EXCERTO CITADO:
A paisagem é constituída por criptossistemas que nos ensinam muito sobre o que há à nossa volta, no tempo e no espaço. E as cidades são fantásticas salas de aula. Se nos esforçarmos por ser alunos, claro. Somos todos professores e alunos.

A psicogeografia é o estudo dos efeitos do entorno no comportamento e sensações do indivíduo (definição aproximada da primeira, por
Ratzel, ou mais tarde, pelos Situacionistas). Partindo desta interessante ideia, julgo estabelecer - bem - a relação entre bem-estar, a atractividade sentidos por um transeunte num dado espaço e os elementos que nele se manifestam.

Uma vez aludi um pouco a este assunto (ver
aqui) e penso que o meu interesse se vai renovando à medida que vou flanando por ruas já familiares e outras não tanto, ou de todo.

Pensemos no seguinte exemplo (e logo demonstrarei aonde pretendo chegar):
Um lugar de passagem (ou
Não-lugar, segundo Augé) numa rua pedestre num espaço degradado (A) e uma vivenda de luxo (B). Atentemos estas duas "entidades" quanto às cores (outros factores sensíveis podem ser analisados, claro. Por exemplo, o som é também muito elucidativo para a leitura da paisagem...):

A apresenta-nos algum lixo no chão, papel de parede com anúncios publicitários, casas abandonadas, pombas e os seus nunca remunerados serviços de pintura minimalista (olhem, em Braga há exemplos de sobra...), etc.

MATERIAL FORNECIDO:
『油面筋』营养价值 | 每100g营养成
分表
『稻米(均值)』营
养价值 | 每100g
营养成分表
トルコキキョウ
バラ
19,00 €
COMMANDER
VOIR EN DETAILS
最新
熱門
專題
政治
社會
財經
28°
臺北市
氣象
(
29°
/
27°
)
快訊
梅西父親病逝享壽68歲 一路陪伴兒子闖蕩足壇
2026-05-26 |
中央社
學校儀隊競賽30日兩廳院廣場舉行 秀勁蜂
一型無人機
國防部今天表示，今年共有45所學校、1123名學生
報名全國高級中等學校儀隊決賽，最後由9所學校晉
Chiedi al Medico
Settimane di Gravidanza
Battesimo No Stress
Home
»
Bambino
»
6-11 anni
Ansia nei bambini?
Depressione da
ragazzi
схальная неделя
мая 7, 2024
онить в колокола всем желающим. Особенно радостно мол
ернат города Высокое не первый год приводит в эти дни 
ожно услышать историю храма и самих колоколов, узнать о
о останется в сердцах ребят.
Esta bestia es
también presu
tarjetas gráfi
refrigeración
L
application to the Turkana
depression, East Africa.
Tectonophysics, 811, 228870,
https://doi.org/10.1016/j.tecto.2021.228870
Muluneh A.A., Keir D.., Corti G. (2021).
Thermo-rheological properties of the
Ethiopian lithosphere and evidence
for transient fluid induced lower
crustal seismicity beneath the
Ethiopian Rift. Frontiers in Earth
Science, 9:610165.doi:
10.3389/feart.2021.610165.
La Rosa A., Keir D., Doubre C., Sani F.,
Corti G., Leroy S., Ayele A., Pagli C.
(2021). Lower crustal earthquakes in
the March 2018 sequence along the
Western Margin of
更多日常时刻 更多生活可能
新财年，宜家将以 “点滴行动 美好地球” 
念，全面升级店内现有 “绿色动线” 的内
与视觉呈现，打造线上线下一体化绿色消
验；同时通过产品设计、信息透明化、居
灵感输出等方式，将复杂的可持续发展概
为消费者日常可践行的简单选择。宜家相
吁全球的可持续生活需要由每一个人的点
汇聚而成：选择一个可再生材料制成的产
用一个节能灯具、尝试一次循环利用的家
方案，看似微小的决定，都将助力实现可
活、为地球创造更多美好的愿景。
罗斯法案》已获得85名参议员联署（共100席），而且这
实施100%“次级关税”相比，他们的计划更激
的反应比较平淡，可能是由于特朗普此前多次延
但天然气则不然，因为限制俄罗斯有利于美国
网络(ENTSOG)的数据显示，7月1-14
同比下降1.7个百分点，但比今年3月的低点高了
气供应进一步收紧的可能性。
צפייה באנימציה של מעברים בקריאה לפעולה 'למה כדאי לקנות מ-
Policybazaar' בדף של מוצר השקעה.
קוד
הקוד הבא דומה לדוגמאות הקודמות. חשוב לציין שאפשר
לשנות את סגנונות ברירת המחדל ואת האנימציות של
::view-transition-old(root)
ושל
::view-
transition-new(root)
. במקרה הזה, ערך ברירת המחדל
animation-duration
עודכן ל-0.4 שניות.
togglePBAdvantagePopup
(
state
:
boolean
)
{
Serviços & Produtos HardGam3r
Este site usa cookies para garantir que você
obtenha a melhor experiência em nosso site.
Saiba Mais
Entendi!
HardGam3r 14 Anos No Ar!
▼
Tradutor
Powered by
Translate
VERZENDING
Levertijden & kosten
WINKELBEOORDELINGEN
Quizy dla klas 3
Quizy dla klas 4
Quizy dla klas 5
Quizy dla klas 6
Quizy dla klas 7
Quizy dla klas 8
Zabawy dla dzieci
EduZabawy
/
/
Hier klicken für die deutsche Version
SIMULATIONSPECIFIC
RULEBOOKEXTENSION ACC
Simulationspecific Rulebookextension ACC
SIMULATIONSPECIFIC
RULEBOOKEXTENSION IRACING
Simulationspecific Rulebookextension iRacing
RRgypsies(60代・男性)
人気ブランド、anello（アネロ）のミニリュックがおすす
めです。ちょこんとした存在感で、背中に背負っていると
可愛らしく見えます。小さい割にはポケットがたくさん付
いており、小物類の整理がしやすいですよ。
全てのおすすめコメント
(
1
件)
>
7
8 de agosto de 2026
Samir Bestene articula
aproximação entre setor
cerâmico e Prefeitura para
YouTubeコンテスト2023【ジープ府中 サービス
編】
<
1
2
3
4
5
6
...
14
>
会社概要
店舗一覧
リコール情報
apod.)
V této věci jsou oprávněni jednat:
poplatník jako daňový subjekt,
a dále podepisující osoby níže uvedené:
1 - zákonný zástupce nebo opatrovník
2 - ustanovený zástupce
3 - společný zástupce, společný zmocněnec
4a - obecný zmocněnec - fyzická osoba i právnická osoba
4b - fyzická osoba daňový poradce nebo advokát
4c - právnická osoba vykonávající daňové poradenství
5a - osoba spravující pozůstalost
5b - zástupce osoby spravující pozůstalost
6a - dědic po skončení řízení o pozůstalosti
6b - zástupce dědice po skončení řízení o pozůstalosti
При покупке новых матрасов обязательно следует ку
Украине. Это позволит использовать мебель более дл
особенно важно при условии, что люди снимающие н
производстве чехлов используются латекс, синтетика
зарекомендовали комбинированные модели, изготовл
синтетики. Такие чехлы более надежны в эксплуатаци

INSTRUÇÃO A: No excerto sobre psicogeografia, a que autor se atribui o conceito de Não-lugar?
INSTRUÇÃO B: Reescreve o trecho do excerto sobre psicogeografia que vai de "A apresenta-nos algum" até "de sobra...), etc.", substituindo "pombas" por "gaivotas".
Não é preciso consultar as entradas.

RESPOSTA A: A Augé.

RESPOSTA B:
A apresenta-nos algum lixo no chão, papel de parede com anúncios publicitários, casas abandonadas, gaivotas e os seus nunca remunerados serviços de pintura minimalista (olhem, em Braga há exemplos de sobra...), etc.